▸ USING THE INFORMATION:
(A) Judge whether each statement below agrees with the distributed scraping guide. For each, answer yes or no and quote the deciding words from the guide. (i) A single-machine scraper with rotating proxies keeps working at any scale. (ii) The architecture draws on patterns used by Hex Proxies customers. (iii) The guide presents its design as fixed and not meant to be changed.
(B) Write the paragraph that comes next in the distributed scraping guide, starting after its final sentence about adapting the reference architecture to your workload.

Building a Distributed Scraping Pipeline with Rotating Proxies (Architecture Guide)
A single-machine scraper with a for-loop and rotating proxies works until it does not. The moment you need to scrape millions of pages across hundreds of sites with varying anti-bot protection, you need a distributed pipeline with proper job orchestration, failure handling, and proxy management.
This guide presents a production architecture for distributed scraping systems. It is based on patterns used by Hex Proxies customers running large-scale data collection operations, distilled into a reference architecture you can adapt to your workload.

(Saved entries)
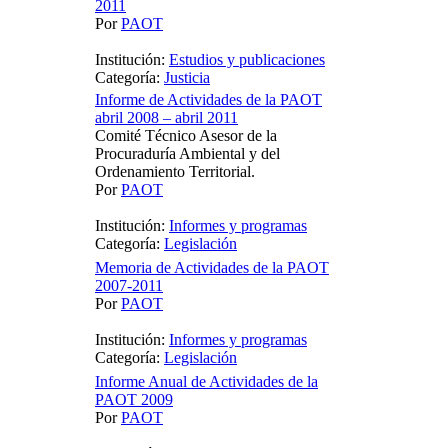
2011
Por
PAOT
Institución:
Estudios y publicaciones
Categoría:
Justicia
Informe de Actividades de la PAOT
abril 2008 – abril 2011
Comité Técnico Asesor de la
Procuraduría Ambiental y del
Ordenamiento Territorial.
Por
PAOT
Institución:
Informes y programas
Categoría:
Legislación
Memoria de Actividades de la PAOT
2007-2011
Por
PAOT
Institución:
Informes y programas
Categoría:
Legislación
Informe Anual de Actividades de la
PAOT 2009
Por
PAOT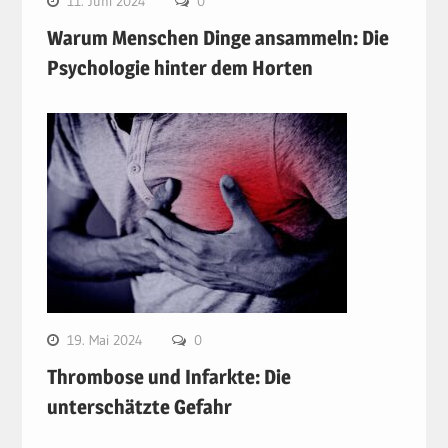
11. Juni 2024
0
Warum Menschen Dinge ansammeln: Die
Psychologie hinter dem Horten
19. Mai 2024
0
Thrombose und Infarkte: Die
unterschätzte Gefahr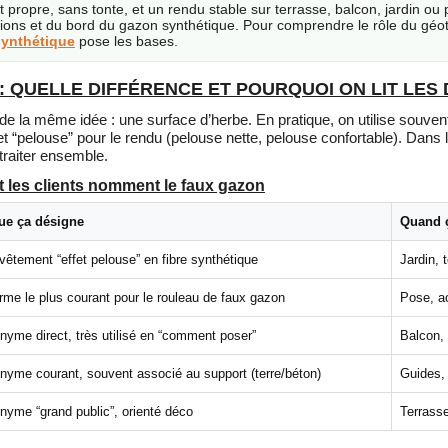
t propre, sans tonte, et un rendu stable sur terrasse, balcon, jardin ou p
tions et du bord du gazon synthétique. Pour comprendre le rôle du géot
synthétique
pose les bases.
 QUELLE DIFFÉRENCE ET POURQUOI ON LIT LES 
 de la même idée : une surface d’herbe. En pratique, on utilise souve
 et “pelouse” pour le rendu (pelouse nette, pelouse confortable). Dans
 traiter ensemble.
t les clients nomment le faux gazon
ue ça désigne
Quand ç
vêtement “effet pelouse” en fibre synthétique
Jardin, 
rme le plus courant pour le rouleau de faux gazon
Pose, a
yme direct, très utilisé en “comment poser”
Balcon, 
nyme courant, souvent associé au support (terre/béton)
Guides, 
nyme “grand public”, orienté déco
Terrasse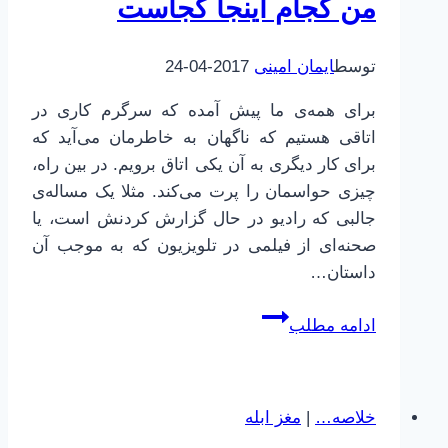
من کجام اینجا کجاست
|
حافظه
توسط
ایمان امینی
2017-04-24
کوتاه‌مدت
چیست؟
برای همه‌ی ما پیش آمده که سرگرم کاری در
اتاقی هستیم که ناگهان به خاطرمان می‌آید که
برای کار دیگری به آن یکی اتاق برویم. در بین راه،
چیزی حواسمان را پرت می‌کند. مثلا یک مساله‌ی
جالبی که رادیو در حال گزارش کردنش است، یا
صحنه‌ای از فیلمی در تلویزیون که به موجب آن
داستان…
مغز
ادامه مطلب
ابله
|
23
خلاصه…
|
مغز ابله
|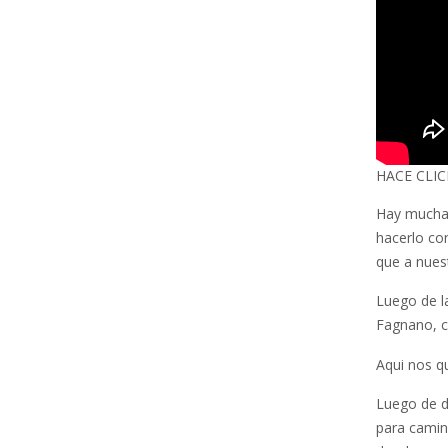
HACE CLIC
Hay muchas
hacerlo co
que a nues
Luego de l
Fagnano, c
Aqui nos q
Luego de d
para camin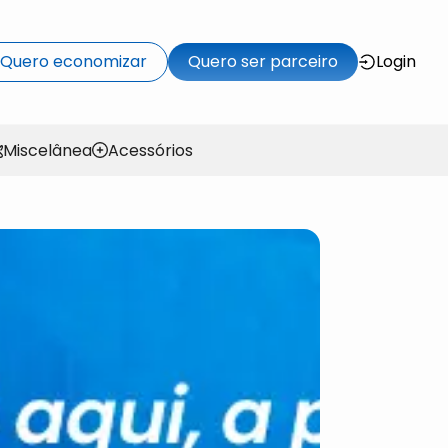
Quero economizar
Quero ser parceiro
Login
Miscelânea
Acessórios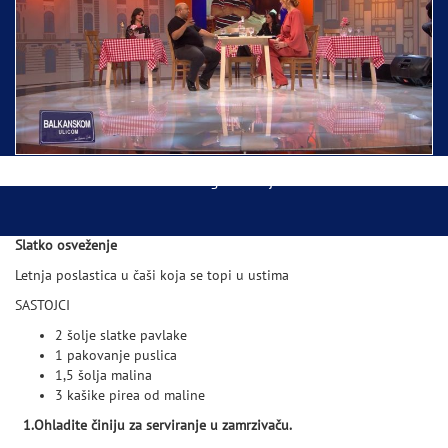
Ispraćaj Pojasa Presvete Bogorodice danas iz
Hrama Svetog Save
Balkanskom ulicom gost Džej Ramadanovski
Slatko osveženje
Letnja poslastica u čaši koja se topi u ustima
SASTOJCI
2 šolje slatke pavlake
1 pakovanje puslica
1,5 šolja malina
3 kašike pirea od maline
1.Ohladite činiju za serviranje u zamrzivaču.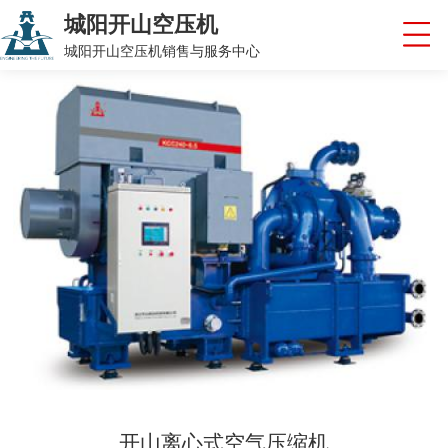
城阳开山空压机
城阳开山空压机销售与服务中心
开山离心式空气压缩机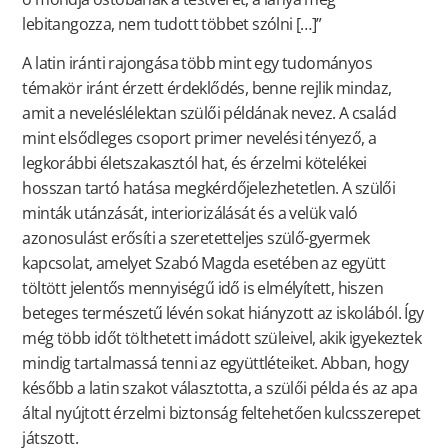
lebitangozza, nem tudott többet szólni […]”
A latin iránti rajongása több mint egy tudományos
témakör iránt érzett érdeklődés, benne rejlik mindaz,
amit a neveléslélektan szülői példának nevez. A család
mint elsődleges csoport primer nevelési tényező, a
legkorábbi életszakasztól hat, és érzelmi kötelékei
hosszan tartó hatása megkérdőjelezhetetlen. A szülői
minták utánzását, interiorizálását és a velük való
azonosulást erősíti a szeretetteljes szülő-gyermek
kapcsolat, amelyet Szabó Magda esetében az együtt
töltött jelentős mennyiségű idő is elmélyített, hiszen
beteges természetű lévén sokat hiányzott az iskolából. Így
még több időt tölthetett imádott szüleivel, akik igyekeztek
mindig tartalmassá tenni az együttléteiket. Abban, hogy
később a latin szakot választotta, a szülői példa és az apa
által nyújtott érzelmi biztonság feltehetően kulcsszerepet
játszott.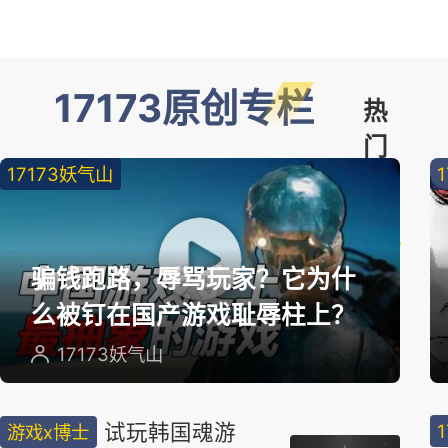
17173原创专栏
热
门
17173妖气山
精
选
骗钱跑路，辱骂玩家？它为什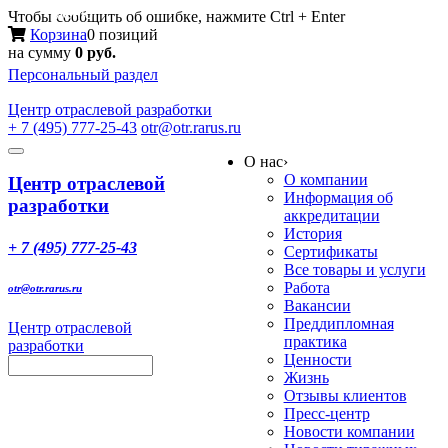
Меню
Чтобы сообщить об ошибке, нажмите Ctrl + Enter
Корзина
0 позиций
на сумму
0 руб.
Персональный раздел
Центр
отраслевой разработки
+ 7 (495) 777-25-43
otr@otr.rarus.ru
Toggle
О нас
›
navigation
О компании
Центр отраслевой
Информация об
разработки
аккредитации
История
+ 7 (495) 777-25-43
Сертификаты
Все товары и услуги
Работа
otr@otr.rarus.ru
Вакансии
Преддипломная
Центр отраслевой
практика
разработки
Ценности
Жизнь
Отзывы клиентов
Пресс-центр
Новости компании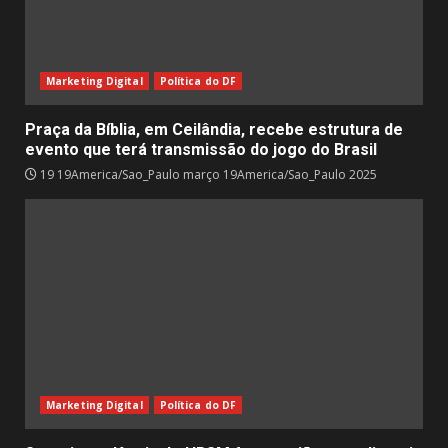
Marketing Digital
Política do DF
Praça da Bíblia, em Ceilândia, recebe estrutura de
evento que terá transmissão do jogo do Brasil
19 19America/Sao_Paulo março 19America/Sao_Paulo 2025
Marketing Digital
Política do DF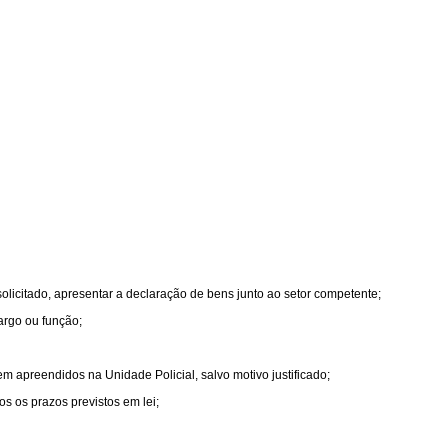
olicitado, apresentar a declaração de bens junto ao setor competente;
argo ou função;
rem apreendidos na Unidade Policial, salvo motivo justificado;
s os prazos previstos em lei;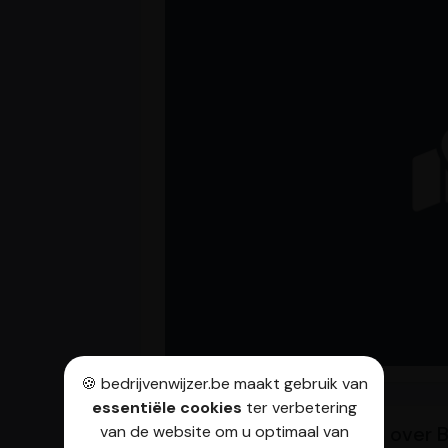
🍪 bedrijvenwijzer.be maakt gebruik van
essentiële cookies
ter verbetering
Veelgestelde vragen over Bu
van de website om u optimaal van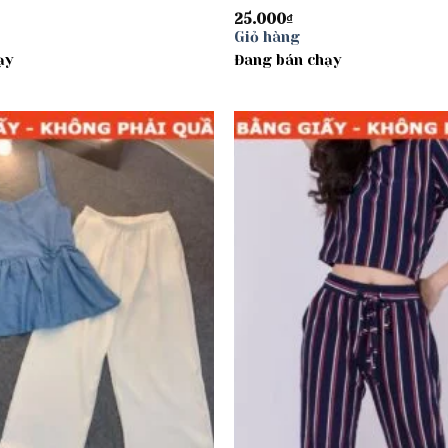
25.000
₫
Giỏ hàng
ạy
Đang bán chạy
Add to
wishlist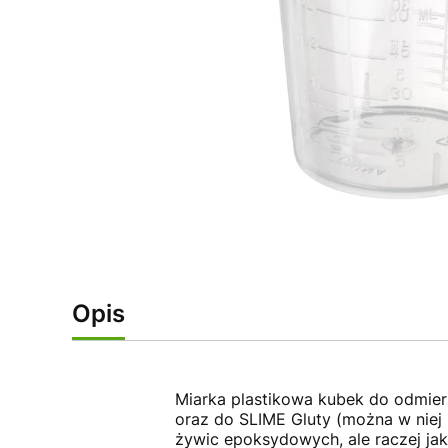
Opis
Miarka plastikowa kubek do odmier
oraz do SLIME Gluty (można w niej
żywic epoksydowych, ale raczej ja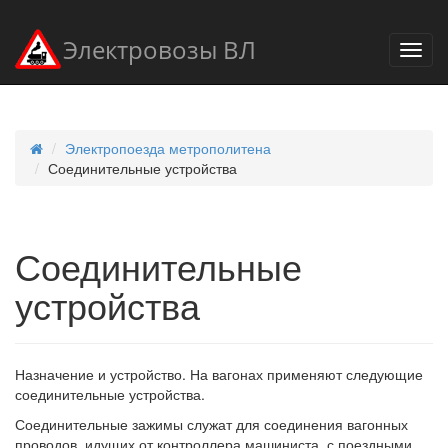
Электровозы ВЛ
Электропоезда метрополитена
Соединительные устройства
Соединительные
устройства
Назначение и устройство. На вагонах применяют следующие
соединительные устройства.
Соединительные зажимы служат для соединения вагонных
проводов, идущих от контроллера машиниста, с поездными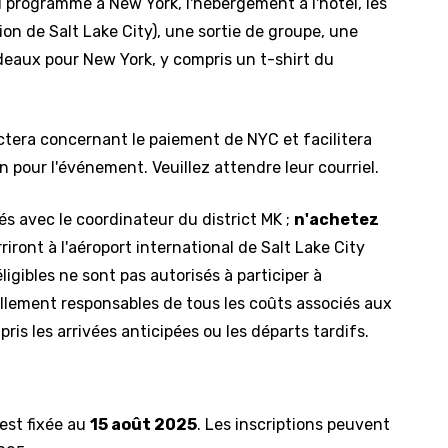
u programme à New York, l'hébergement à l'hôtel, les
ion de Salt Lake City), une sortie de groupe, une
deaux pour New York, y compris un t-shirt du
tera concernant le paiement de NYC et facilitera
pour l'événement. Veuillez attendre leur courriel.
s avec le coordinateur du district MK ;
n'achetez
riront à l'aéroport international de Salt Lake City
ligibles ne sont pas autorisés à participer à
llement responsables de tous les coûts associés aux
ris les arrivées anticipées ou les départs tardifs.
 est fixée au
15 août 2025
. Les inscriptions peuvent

▸ RESULTS:
(A) (i) No: "works until it does not." (ii) Yes: "It is based on patterns used by Hex Proxies customers running large-scale data collection operations." (iii) No: "a reference architecture you can adapt to your workload."

(B)
Architecture Overview
┌──────────────┐
│ Scheduler │
│ (cron/API) │
└──────┬───────┘
│
▼
┌────────────────┐
│ Job Queue │
│ (Redis/SQS) │
└────────┬───────┘
│
┌──────────────┼──────────────┐
│ │ │
▼ ▼ ▼
┌──────────┐ ┌──────────┐ ┌──────────┐
│ Worker 1 │ │ Worker 2 │ │ Worker N │
│ │ │ │ │ │
│ Proxy │ │ Proxy │ │ Proxy │
│ Manager │ │ Manager │ │ Manager │
└────┬─────┘ └────┬─────┘ └────┬─────┘
│ │ │
▼ ▼ ▼
┌──────────────────────────────────────┐
│ Proxy Gateway │
│ (gate.hexproxies.com) │
│ │
│ Session routing, IP rotation, │
│ geo-targeting, protocol handling │
└──────────────────────────────────────┘
│
▼
┌────────────────┐
│ Target Sites │
└────────────────┘
│
┌──────────────┼──────────────┐
│ │ │
▼ ▼ ▼
┌──────────┐ ┌──────────┐ ┌──────────┐
│ Parser │ │ Parser │ │ Parser │
│ Workers │ │ Workers │ │ Workers │
└────┬─────┘ └────┬─────┘ └────┬─────┘
│ │ │
▼ ▼ ▼
┌──────────────────────────────────────┐
│ Storage Layer │
│ (S3/Postgres/Elasticsearch) │
└──────────────────────────────────────┘
The architecture separates concerns into five layers: scheduling, queuing, fetching, parsing, and storage. Each layer scales independently.
Layer 1: Job Queue and Scheduling
URL Frontier Design
The URL frontier is the core data structure -- it manages which URLs to scrape, when to scrape them, and in what priority order.
import hashlib
import json
import time
from dataclasses import dataclass, field
from typing import Optional
import redis
@dataclass(frozen=True)
class ScrapeJob:
"""Immutable scrape job definition."""
url: str
domain: str
priority: int # 1 (highest) to 10 (lowest)
retry_count: int = 0
max_retries: int = 3
created_at: float = field(default_factory=time.time)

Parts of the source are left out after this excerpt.